In den nächsten Wochen wollen die Nato-Staaten die sowjetische Bereitschaft für einen Truppenabbau in Europa weiter überprüfen. Zu diesem Zweck sollen die einzelnen Staaten des Bündnisses selbständig bei den Staaten des Warschauer Paktes sondieren; zum anderen will die Nato in absehbarer Zeit einen oder mehrere Politiker ernennen, die mit der Sowjetunion oder anderen interessierten Staaten Kontakte aufnehmen sollen. Als möglicher Vertreter der Nato wird Generalsekretär Brosio genannt, der am 1. Oktober vom bisherigen niederländischen Außenminister Luns in seinem Amt abgelöst wird.

In der Frage einer europäischen Sicherheitskonferenz bekräftigten die Minister ihre bisher vertretene Auffassung, daß eine befriedigende Berlinregelung der Prüfstein für die Aussichten einer solchen Konferenz sei.

In dem abschließenden Kommuniqué schließen sich die Nato-Minister der optimistischen Beurteilung der Berlinverhandlungen an, wie sie zuvor vom französischen Außenminister Schumann vertreten worden war. Das Kommunique spricht die Hoffnung aus, daß es bis zum Jahresende zu einer befriedigenden Berlinregelung kommen und daß dann mit den Vorbereitungen für eine europäische Sicherheitskonferenz begonnen werden könne.

Der stellvertretende sowjetische Außenminister und frühere Botschafter Moskaus in Bonn, Zarapkin, hat in Kopenhagen in einem Gespräch mit dem dänischen Außenminister Häftling im Gegensatz zum Nato-Ministerrat einen unmittelbaren Zusammenhang zwischen einer Sicherheitskonferenz und der Frage der Truppenverminderungen hergestellt. Zarapkin hat nach Angaben eines dänischen Regierungssprechers die Sicherheitskonferenz als Voraussetzung von Gesprächen über die Truppenreduzierung bezeichnet. Eine solche Konferenz sei für diese Gespräche der geeigneteste Ort. Auf der Sicherheitskonferenz könnte nach Ansicht Zarapkins ein Unterausschuß gebildet werden, der sich mit den Problemen einer Truppenreduzierung befassen soll.

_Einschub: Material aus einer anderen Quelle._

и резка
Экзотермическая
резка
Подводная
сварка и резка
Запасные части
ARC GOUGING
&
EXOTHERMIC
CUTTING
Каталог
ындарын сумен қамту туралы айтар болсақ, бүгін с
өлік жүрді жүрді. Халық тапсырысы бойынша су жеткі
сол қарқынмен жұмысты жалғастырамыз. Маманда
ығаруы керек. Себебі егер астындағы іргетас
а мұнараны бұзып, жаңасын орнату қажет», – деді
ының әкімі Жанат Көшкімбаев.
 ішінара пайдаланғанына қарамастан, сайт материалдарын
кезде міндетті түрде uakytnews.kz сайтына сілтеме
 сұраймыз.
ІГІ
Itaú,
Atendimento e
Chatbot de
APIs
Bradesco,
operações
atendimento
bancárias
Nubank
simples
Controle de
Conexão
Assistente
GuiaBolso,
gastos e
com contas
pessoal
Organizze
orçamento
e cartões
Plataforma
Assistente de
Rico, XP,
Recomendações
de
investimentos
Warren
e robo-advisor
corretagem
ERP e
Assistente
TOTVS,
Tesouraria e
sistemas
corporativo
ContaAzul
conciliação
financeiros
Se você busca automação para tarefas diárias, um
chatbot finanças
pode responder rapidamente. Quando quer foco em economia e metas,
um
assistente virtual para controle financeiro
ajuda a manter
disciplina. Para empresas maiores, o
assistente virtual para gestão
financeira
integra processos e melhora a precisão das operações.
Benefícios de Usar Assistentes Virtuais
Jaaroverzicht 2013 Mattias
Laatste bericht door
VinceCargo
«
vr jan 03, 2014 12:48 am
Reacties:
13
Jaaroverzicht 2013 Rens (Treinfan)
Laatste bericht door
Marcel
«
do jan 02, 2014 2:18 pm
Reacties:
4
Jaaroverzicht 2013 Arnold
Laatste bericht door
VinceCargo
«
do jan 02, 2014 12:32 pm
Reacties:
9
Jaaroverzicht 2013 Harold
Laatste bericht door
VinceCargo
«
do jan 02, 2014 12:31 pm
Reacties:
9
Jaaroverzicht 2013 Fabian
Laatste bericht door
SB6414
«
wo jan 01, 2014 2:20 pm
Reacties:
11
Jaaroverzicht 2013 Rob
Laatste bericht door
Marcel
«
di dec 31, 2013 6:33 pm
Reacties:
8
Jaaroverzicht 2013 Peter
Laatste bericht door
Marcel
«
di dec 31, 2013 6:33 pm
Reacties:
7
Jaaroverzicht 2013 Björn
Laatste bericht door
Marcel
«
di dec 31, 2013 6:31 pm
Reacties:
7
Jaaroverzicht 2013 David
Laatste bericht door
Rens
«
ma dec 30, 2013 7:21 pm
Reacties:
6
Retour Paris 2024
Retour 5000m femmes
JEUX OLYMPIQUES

Der dänische Außenminister hat zwar sein Interesse an der baldigen Einberufung einer Sicherheitskonferenz betont, aber hinzugefügt, daß nach Ansicht der dänischen Regierung zunächst eine Berlinregelung gefunden werden müsse. Zarapkin vertrat dagegen die bekannte sowjetische Auffassung, daß die Sicherheitsfrage und die Berlinfrage auf "parallelen Wegen" gelöst werden, müßten.